I did that, there are no yellow warnings, the driver says its working properly, ive reinstalled it


----------



## DeathHawk (Oct 19, 2005)

i had a problem where my drive would not read any of my burned discs-found out i had a batch of about 30 out of 50 were faulty

Does it not read any discs whatsoever?

Have you tried unplugging the drive and reconnecting it?

Can you try another ide cable?

Does it read your original xp disc when you insert it?

click on "add hardware" in control panel to see if windows finds any missing drivers for you

sometimes if you get corrupt drivers it makes sense to reinstall the mobo chipset-did you try this?


----------



## ryanneedshelp (Apr 5, 2007)

its my built in drive, its not reading any type of disc, so its not faulty discs, and ive reinstalled it many times


----------



## DeathHawk (Oct 19, 2005)

is the dvd showing up in "my computer" and in BIOS?


----------



## dai (Jul 2, 2004)

remove the upper and lower filters
http://support.microsoft.com/kb/320553/en-us


----------



## ryanneedshelp (Apr 5, 2007)

that didnt help, thanks for the help anyway


----------



## dai (Jul 2, 2004)

you have not said if you are seeing it in the bios


----------



## ryanneedshelp (Apr 5, 2007)

I don't know how to get there, if you could help that would be great


----------



## dai (Jul 2, 2004)

http://www.techsupportforum.com/art...ios-articles/122271-how-enter-bios-setup.html


----------



## ryanneedshelp (Apr 5, 2007)

yea i tried every way to get to BIOS for toshiba, and none of them worked, this is a laptop by the way, and the notebook one didnt work


----------



## dai (Jul 2, 2004)

scroll down to newer models
http://www.michaelstevenstech.com/bios_manufacturer.htm


----------



## ryanneedshelp (Apr 5, 2007)

its on the BIOS and its enabled, PIONEER DVD-RW DVR-K16A-(SM) is what it reads, and i have a problem with my external one which ive been trying to use since i have got these problems, and the discs are not working correctly, they lag out while watching them, andy help is good help.


----------



## TheMatt (May 9, 2006)

Hi Ryan,

To rule out a Windows problem, try running a system restore to before you had this problem.

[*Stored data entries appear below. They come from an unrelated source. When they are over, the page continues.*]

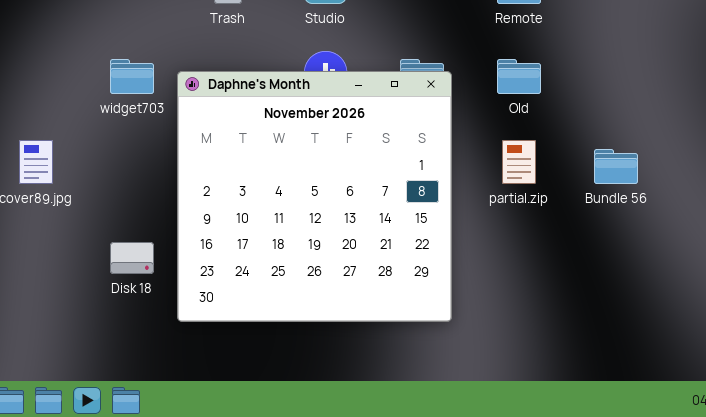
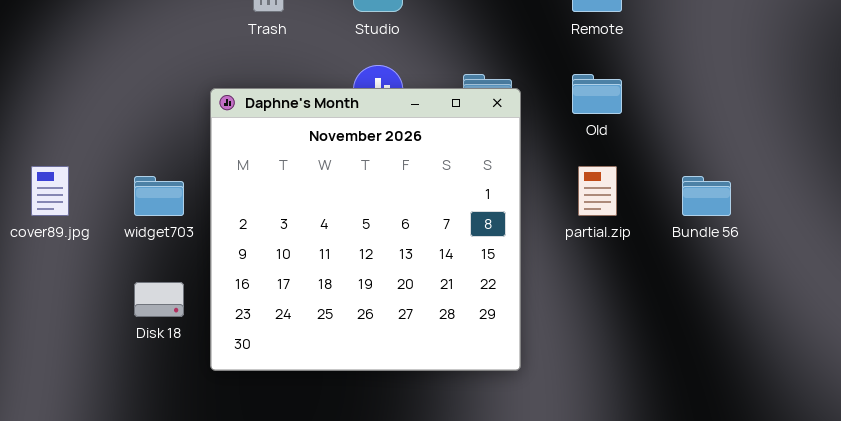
widget703: [110,59,154,94] -> [134,176,184,216], moved

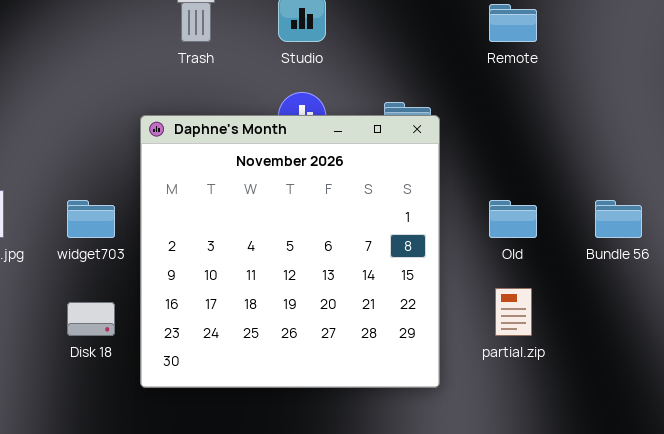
Old: [572,74,622,114] -> [489,200,537,238], moved
partial.zip: [578,166,617,216] -> [495,288,532,336], moved

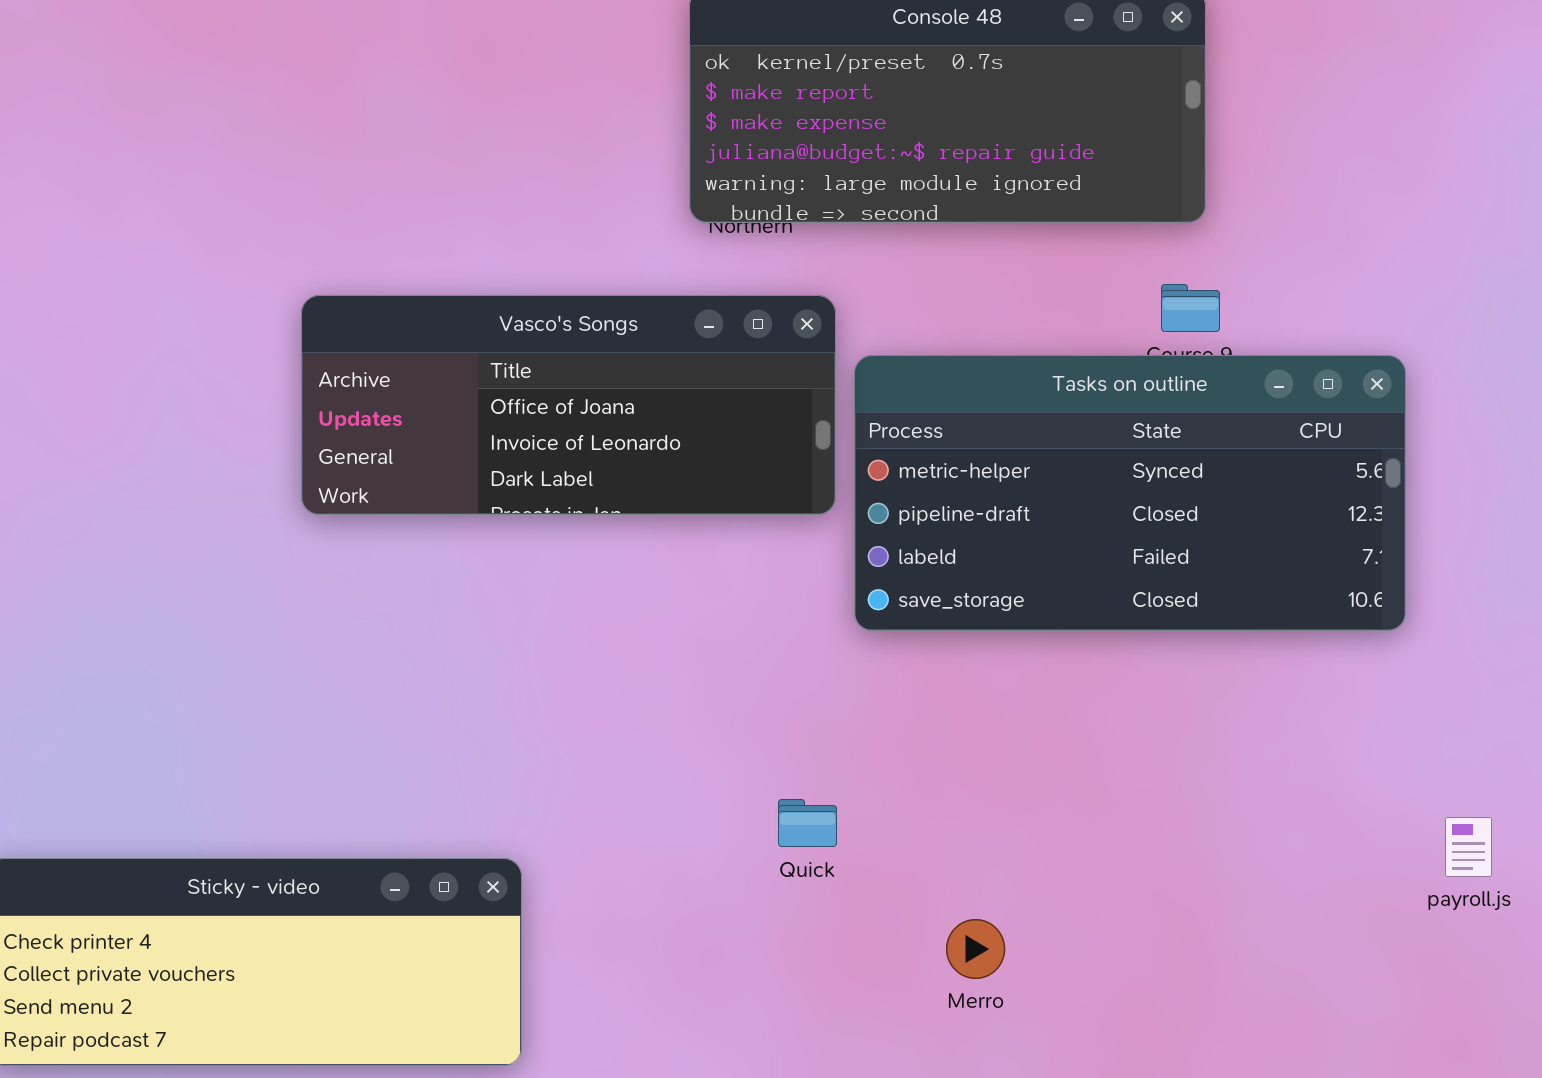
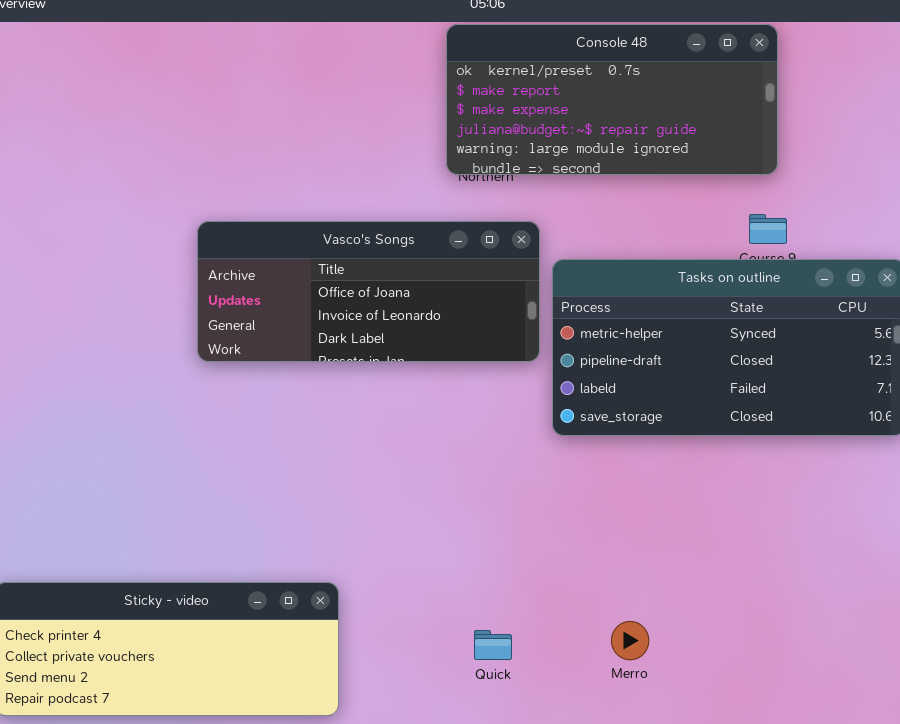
Quick: [778,799,837,847] -> [474,630,512,660], moved

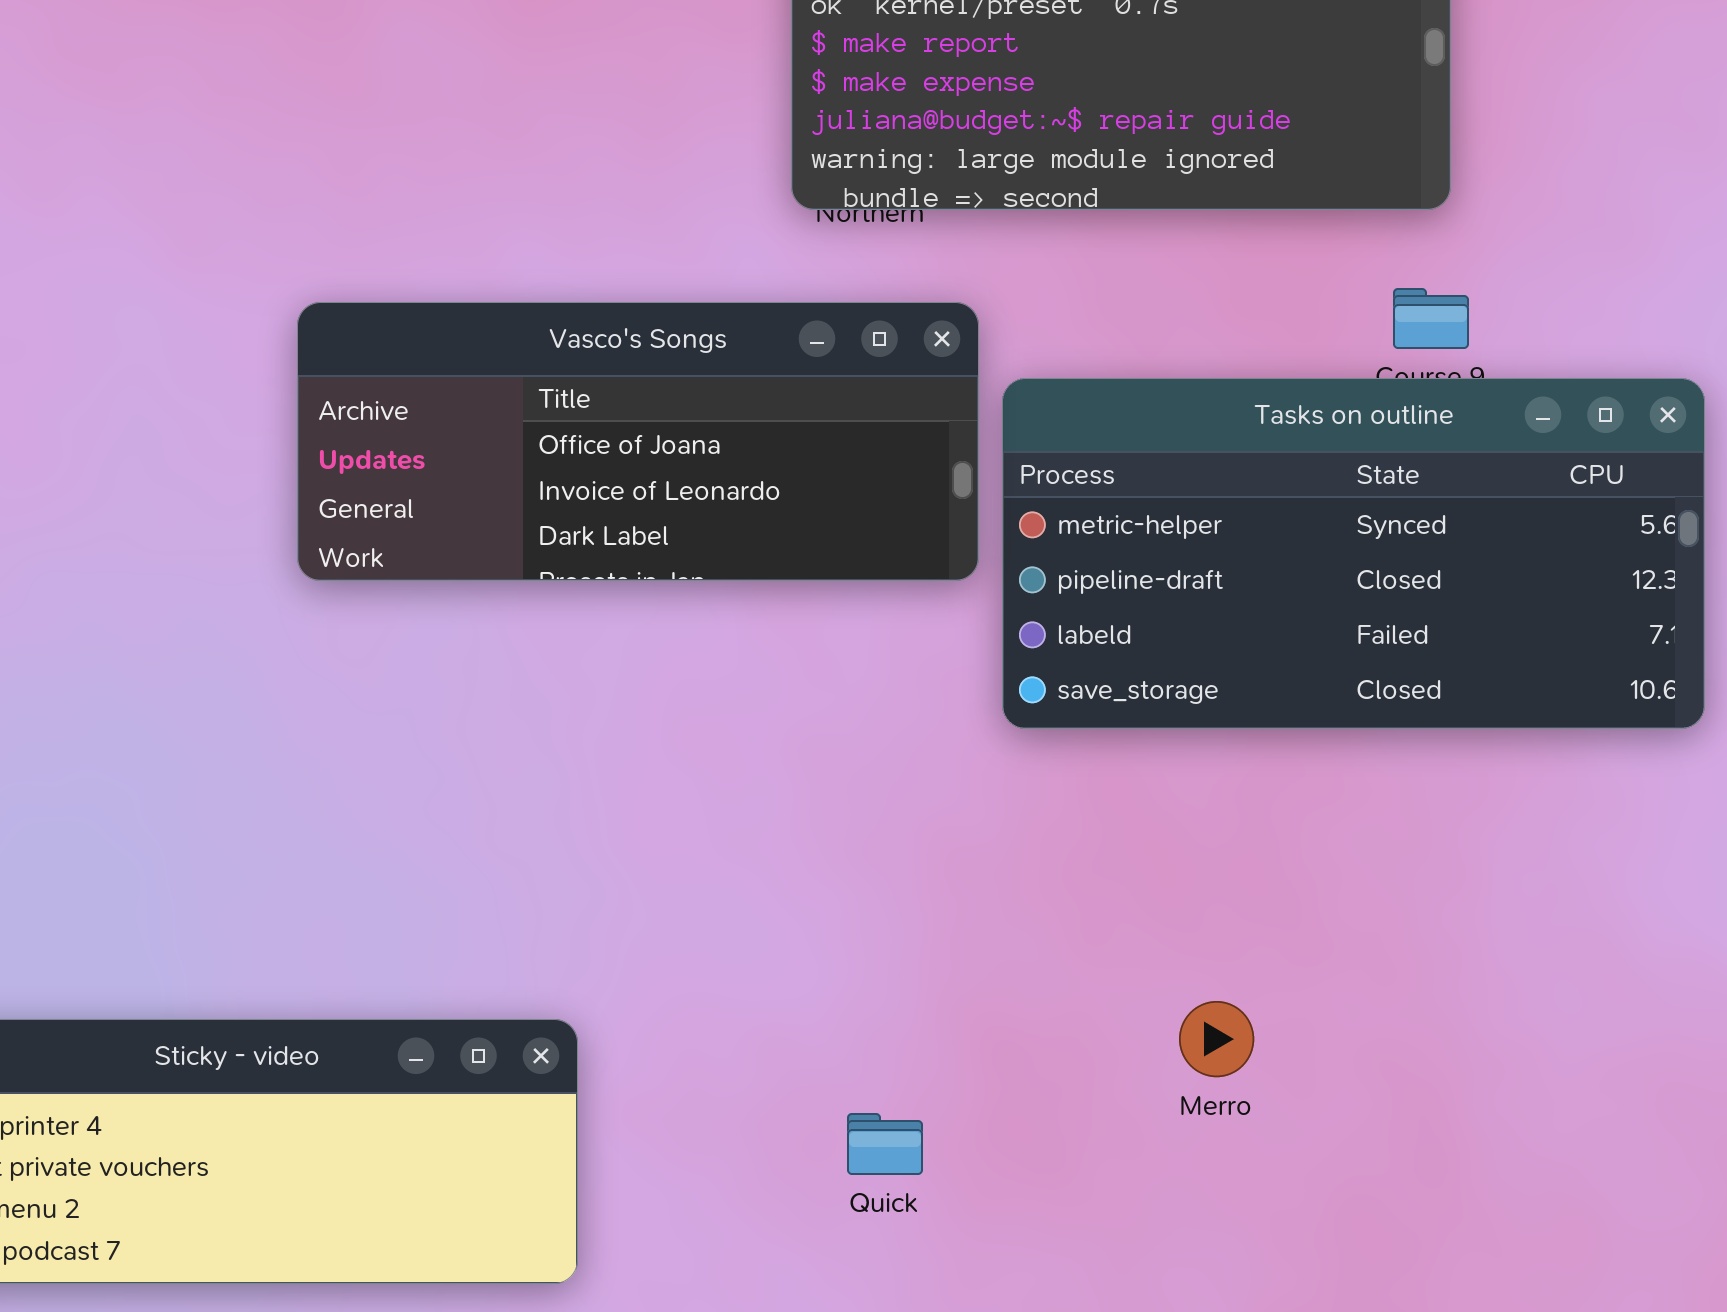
Merro: [611,621,649,660] -> [1179,1001,1254,1077], moved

Start > (All) Programs > Accessories > System Tools > System Restore


----------



## ryanneedshelp (Apr 5, 2007)

thats the first thing i did when i ran into this problem


----------



## TheMatt (May 9, 2006)

Then it is unlikely it is a Windows issue. Do you have a lenses cleaning CD you can use? Also, have you verified that the little platter that the lenses is on can move freely? You should be able to slide it very gently away from its initial position.


----------



## ryanneedshelp (Apr 5, 2007)

i dont have a lense cleaner but the lense can move freely


----------